Il est difficile de statuer sur la soutenabilité réelle de la trajectoire des finances publiques américaines. Toutefois, si l’absorption de ce surplus de dette publique se fera dans un environnement probablement moins favorable que les précédents épisodes de forte hausse de l’endettement depuis 2008, les indicateurs actuels ne semble pas révéler à ce stade de réel changement de paradigme au niveau international.

Article rédigé le 03/11/2024 par Victor Lequillerier, Vice-Président et Secrétaire Générale de BSI Economics

[1] Dès lors, la part des détenteurs américains de titres de dette publique a relativement augmenté pour atteindre un peu plus de 75 % du total (+5 pts par rapport à la moyenne de 2019)

[2] Une policy mix accommodant (stimulus budgétaire et baisse des taux d’intérêt) s’accompagnerait en principe d’une baisse relative de la valeur de l’USD. Toutefois, la quête d’actifs liquides libellés en USD, que cela soit par des résidents ou des non-résidents, a tendance à générer des entrées nettes de capitaux positives, soutenant ainsi la valeur de l’USD. Par ailleurs, la réussite du policy mix américain sera probablement jugée sur sa capacité à générer de la croissance du PIB réel et à renforcer sa compétitivité, soit deux éléments favorables pour attirer des capitaux et renforcer l’attrait de l’USD.

[3] 8 503 Mds USD au T3 2024 contre 7 600 MDS USD au T1 2022 et 6 900 Mds USD au T4 2019.

[4] La Chine détenait au T3 2024 près de 775 Mds USD d’obligations souveraines américaines, contre près de 1 040 Mds USD début 2022 et 1 170 Mds USD début 2018 (pic à près de 1 200 Mds USD en 2015).

[5] Au T3 2024, le Japon détenait 1 130 Mds USD d’obligations souveraines américaines, contre un pic de 1 300 Mds USD au T4 2021.

[6] Par exemple dans un contexte hypothétique de détérioration des finances publiques en Zone euro, l’attrait des obligations américaines serait probablement renforcé également.

[7] Le Brésil détenait 233 Mds USD d’obligations souveraines américaines au T3 2024, contre un pic de près de 310 Mds USD mi 2019.

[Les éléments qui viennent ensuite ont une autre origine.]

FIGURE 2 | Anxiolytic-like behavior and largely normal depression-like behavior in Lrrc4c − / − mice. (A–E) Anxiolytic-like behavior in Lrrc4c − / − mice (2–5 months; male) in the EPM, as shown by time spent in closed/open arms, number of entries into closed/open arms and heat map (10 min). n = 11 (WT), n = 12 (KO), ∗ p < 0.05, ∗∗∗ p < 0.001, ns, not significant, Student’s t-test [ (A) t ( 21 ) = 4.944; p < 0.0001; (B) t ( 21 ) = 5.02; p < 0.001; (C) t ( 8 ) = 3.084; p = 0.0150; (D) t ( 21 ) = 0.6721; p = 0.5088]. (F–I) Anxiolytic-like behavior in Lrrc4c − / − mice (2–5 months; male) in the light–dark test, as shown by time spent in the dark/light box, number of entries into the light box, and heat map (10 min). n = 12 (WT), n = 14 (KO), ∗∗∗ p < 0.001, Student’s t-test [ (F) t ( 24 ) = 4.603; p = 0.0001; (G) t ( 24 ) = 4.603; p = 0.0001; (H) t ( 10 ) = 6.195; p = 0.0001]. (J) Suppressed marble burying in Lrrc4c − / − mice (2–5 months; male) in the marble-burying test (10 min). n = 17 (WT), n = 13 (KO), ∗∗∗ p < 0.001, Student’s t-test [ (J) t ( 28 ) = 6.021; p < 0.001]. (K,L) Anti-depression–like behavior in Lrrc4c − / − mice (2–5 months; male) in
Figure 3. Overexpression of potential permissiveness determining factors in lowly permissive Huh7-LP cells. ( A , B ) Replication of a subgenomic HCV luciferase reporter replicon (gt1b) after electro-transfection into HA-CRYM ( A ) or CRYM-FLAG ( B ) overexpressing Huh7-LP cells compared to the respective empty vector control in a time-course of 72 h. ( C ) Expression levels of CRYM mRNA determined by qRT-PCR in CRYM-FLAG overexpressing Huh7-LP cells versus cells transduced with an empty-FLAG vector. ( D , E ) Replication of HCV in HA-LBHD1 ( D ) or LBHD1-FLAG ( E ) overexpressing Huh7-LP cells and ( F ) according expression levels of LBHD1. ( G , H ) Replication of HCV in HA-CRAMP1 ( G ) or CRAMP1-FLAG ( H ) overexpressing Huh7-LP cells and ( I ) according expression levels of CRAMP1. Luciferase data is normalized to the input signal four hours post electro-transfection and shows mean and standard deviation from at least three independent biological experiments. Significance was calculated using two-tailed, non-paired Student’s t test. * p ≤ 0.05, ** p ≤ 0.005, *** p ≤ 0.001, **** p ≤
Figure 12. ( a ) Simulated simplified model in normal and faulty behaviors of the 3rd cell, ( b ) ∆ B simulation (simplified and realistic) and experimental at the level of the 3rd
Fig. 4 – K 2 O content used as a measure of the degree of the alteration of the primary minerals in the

[8] C’est d’autant plus le cas dans des économies émergentes très intégrées financièrement et dont les flux de capitaux sont sensibles aux arbitrages d’investissement (Mexique, Afrique du Sud, Brésil, Indonésie, Turquie par exemple).

[9] Lors des phases de tensions économiques en Chine, les montants de dette américaine ont tendance à se réduire, la crise immobilière actuelle faisant écho à celle de 2015-2016.